● Exercise inputs

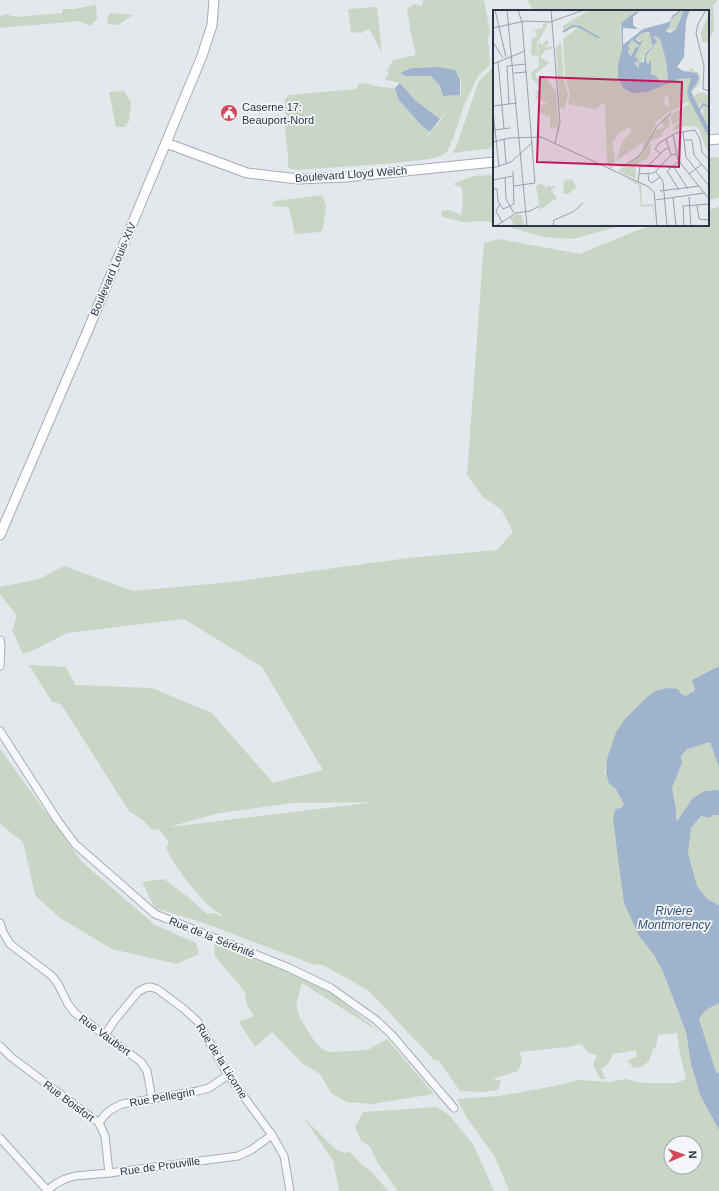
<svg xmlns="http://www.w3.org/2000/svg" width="719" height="1191" font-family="Arial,sans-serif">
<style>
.green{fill:#c9d6c5;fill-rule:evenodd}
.water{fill:#9fb4cc}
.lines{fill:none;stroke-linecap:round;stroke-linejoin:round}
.minor-casing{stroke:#a9aeb7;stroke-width:9}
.major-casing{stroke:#a3abb8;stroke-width:11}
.minor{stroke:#f7f8fa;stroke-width:7}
.major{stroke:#fff;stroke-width:9}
.labels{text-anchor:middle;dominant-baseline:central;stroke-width:3.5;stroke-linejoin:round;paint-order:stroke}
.poi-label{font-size:11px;fill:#2b3445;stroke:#f4f6f9;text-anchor:start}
.street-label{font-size:11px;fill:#2b3445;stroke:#f4f6f9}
.water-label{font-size:12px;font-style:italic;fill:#34527a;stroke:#f4f6f9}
.inset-river{fill:none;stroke:#9fb4cc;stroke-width:2}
.inset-road{fill:none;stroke:#9a9fa9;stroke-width:1}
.view{fill:#c2185b;fill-opacity:0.15;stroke:#c2185b;stroke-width:2}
.inset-edge{fill:none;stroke:#2b3445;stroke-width:2}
</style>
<rect width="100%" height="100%" fill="#e4e7ec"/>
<g class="green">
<path d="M423,0H484L490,31L488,40L490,65L478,76L464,106L454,136L447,152L440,156L430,159L395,163L297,170L288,168V155L285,127V100L289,95L356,89L360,83L368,84L381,87L395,88L398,99L422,126L430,132L419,147L451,107L440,119L416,101L400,83L384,79L389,74L387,70L393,60L416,55L411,34L407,9L414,4L422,6ZM438,67L455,70L461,79V95L443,96L440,86L431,76L400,73L412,68Z"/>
<polygon points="528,0 718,0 713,6 714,30 708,41 708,11 533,11 534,10 529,5"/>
<polygon points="96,5 97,19 90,26 80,21 0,28 0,17 5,14 16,17 62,13 63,9 74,9"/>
<polygon points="377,7 382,52 369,29 361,33 351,32 348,9"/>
<polygon points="110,13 133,15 118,25 108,24 107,19"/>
<polygon points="492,68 494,68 494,148 452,153 456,147 479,81"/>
<polygon points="124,91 131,102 129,121 125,127 116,127 109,92"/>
<polygon points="719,157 719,198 708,200 708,158"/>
<polygon points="494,175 494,223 484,221 464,222 442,217 442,211 450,210 461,215 463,203 462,188 453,184 473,176"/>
<polygon points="322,195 326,205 323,229 320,232 295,234 289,207 272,206 274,201"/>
<path d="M719,207V666L692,680L695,690L686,696L681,694L616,732L608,758L604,774H606L609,784L615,788L624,804L621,808L639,936L654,955L663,972L686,1032L691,1064L700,1095L719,1130V1191H509L495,1157L467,1118L457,1099L499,1096L555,1086L579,1080L609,1082L626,1079L642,1083H676L686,1079L680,1054L677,1033L658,1035L656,1047L653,1049L649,1061L642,1067L634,1068L627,1061L637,1056L636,1051H632L613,1054L608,1064L601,1069L606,1079H600L593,1064L597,1056L588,1052L581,1044L568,1047L520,1052L522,1062L518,1071L493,1079L501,1081L498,1090L483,1092L460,1091L438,1060H434L369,991L323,965L312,964L204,923L155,908L142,882L164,879L188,897L207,914L214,913L223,917C217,909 214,912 209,906C192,888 176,869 166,848L169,842L159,829L152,830L144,821L129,811L61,704L52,702L29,665L66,667L75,685L152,688L212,713L273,783L323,770L262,667L184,619L67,633L36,649L23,654L12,630L17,616L0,594V587L39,579L64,566L133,591L232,582L408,558L497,550L513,532L501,509L483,497L467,475L484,243L499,239L580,254L635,231L653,225H708V210ZM377,802H376L169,827L219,813L293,803ZM671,1143H695V1167H671Z"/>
<polygon points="502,225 623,225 573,239 544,237"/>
<polygon points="710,742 719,767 719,790 704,791 692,799 679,820 676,820 676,809 672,788 682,763 681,756 686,749"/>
<polygon points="0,749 82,862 155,925 196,943 199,954 176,964 112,949 60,918 35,895 23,842 0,824"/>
<polygon points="714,815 719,815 719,905 707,899 697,886 688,853 691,828 701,816 709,818"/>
<polygon points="214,944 268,964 327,989 381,1033 302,983 296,1005 300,1018 313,1039 322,1049 330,1052 368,1050 387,1039 434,1094 372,1104 347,1102 331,1093 320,1074 303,1064 272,1032 255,1047 239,1022 254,1016 247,1005 245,992 215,956"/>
<polygon points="719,1003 719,1073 716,1072 699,1019 706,1010"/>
<polygon points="437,1107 449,1115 473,1144 494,1191 398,1191 377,1162 370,1146 361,1141 355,1127 363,1112"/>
<polygon points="303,1117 334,1148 344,1153 350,1152 361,1164 372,1172 388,1191 339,1191 333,1160"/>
</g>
<g class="water">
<polygon points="438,67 455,70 460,79 460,95 443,96 440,86 431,76 406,76 400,73 412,68"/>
<polygon points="400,83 416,101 440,119 430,132 422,126 398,99 395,88"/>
<polygon points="719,666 719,767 710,742 687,749 681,756 682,763 672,788 676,809 676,820 678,820 692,799 704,791 719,790 719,815 714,815 709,818 701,816 691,828 688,853 697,886 707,899 719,905 719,1003 706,1010 699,1019 716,1072 719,1073 719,1130 700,1095 691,1064 686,1032 663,972 654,955 639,936 624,903 613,819 615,809 621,808 624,804 615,788 609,784 606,774 607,759 616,732 625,719 645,699 655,691 668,688 678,689 681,694 686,696 695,690 692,680"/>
</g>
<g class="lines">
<g class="minor-casing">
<g id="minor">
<polyline points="0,640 1,645 0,666"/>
<polyline points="0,731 58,821 75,844 155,914 287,967 331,988 376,1020 391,1034 454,1108"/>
<polyline points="0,923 3,932 10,944 52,976 58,984 68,1004 75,1013 141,1062 147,1071 152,1099"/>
<polyline points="105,1035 114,1021 138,992 145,988 151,987 157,989 184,1009 198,1022 228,1075 272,1135 284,1156 290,1191"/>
<polyline points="0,1046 11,1057 99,1123 105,1136 109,1173"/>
<path d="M99,1123C106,1112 111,1109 122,1104L198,1091L209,1088L228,1075"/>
<polyline points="0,1138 47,1190"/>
<polyline points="46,1191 57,1183 65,1179 75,1176 109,1173 238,1156 251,1150 272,1135"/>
</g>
</g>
<g class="major-casing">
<g id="major">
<polyline points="708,140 719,139"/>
<polyline points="166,143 247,173 298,179 346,177 494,162"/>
<polyline points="0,535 88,330 202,56 212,25 214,0"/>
</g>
</g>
<use href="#minor" class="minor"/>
<use href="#major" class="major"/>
</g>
<defs>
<g id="civic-disc" transform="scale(0.9)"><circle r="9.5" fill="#d1495b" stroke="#f4f6f9"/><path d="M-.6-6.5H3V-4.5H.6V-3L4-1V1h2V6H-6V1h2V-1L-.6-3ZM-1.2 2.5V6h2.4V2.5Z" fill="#fff"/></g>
</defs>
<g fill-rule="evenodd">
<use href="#civic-disc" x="229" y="113"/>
</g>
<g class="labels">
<g class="poi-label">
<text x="242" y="107">Caserne 17:<tspan x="242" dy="13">Beauport-Nord</tspan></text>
</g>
<g class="street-label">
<text transform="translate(351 174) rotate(-4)">Boulevard Lloyd Welch</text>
<text transform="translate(113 269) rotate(-67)">Boulevard Louis-XIV</text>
<text transform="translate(212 937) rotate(22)">Rue de la Sérénité</text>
<text transform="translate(105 1035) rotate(36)">Rue Vaubert</text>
<text transform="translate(222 1061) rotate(58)">Rue de la Licorne</text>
<text transform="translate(162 1097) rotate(-10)">Rue Pellegrin</text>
<text transform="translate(69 1101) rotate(37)">Rue Boisfort</text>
<text transform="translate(160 1166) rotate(-8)">Rue de Prouville</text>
</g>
<g class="water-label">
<text x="674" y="911">Rivière<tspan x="674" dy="14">Montmorency</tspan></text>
</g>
</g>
<g transform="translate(493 10)">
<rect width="216" height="216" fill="#e4e7ec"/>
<path d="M96,0H144L127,15L129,40L125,64L129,77L138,83L158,80L186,69L199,68L194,82L216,128V145L205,117L194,116L178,121L190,108L180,115L177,105L196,94L194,92L177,102L175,86H172L171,94L176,97V102L163,112L153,137L150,139L149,136L153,130L123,151L130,130L138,123L137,117L125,124L119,133L122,152L114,155L112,95L110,93L103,99L75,94L77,84L72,66L70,29L86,17L101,25L84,15L70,21V16ZM189,0H191L183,19L171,22L176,16L174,14L177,10ZM216,4V33L209,32L208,23ZM55,13L44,34L45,46L38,45L39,28L44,27L43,21L39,20L50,18V14ZM149,23H158L160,34L152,43L146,59L141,51L146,52L142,46L148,31L142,29ZM163,26L167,28L173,50L175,71L168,73L158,65V50L155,55L153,52V46L162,34L160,27ZM54,29L56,33L51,38L58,36L60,38L53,40L47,47L56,53L42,64L45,70L46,66L54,69L63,82L64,99L58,97L65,100L66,119L57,118V105L61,100L55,107L45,101V95L55,94L42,88L45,84L42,82L46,80L45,74L39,69L38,63L46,56L45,34L47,32L49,35ZM139,30L148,36L142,39L138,47L136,46L135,40H138L135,36ZM68,32L71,70L75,85L71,100L67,97L63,37ZM198,58L201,60L199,61L205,62L207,66L206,75L199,81L201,88L203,84L211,82L213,85L216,84V96L209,93L205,98L199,90L198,82L206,69L201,62L190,61H196ZM210,95L216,97V119L210,110ZM176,105L177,115L168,124L170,126L157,131L162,120L170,118L169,110ZM158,132L157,143L154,149L142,155L143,169L125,161L147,146ZM127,165L148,174L149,195L160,194L163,216L159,196L148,197L146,175ZM79,169L83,177L75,184H70L71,171ZM48,173L54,179V175L59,177L61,175L62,177L58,180L64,188L47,200L43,176ZM24,204L29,205L31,215L22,216L17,208Z" fill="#c9d6c5"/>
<path d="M187,0H189L177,10V16L172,21L177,23L183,19L191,0H197L193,11L191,47L184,57L190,61L204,63L206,69L198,82L216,119V128L196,89L194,82L198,68L186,69L154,82L139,83L130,78L125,67V55L129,40L128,13L142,2L147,1L140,7V15L145,19L130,18V35L150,19L176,12L179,6ZM156,22L159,32L157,33L160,35L152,44L151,52L146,53V59L141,52H146L142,46L150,30L147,32L142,29L149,23ZM163,26L167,29L173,50L175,71L168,73L162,65H158V49L155,55L153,52V46L164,31L160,27ZM139,30L147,36L142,38L138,47L135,42L136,39L138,40L135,36Z" fill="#9fb4cc" fill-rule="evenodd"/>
<path class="inset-river" d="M70,22L80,16L87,17L106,28M206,101L210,94L216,97"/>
<path class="inset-road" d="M2,0L13,47M14,0L34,216M58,0L67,112L62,133M213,0L205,14L203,23L211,56L210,79L216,81M0,18L32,11L57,12L91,0M0,32L10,48M5,51L11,119M0,54L32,41M21,63L34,62M16,94L14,56L33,54M0,96L24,93M0,101L6,157M1,120L17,118M190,122L193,147L216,176M180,124L185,150L216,189M11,129L13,154M173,129L178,145M191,130H199L201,145L216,163M0,132L16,128L48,127L156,177L161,182L164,216M168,144L162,139L166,133L183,123L202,120L207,129L209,142L216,150M186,151L174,161L186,180M180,156L195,179M0,158L18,152L40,132M117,159L119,155L130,156L145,147L153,137L163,117L178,103M163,162L170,171L174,216M146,164L161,163L178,145L184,144M155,164L156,171L159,173L167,167M196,164L209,154M12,167L13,189L21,203M0,170L20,166M145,172L147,156L156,155L171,140L175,138M21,176L42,173L29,12L25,0M0,179H4L5,191L10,199L21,194L20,161M167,181L206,176M196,187L198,216M180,188L183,216M162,190L212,183M7,194L3,201L9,212M204,195L206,209L216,210M3,216L23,203L37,201L46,196M60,216L61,210L80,202L90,193M191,216L190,196L216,194"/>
<path class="view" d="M47,67L189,72L186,157L44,152Z"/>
<rect width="216" height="216" class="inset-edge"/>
</g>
<g transform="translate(683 1155) rotate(88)"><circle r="19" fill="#f4f6f9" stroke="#a4a8b1"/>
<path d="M0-3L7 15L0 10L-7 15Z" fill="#d1495b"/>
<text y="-6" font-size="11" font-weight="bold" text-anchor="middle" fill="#2b3445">N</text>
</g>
</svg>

● Work order
Going through the entries above, show each line that contains "lines".

● Answer for this exercise
.lines{fill:none;stroke-linecap:round;stroke-linejoin:round}
<g class="lines">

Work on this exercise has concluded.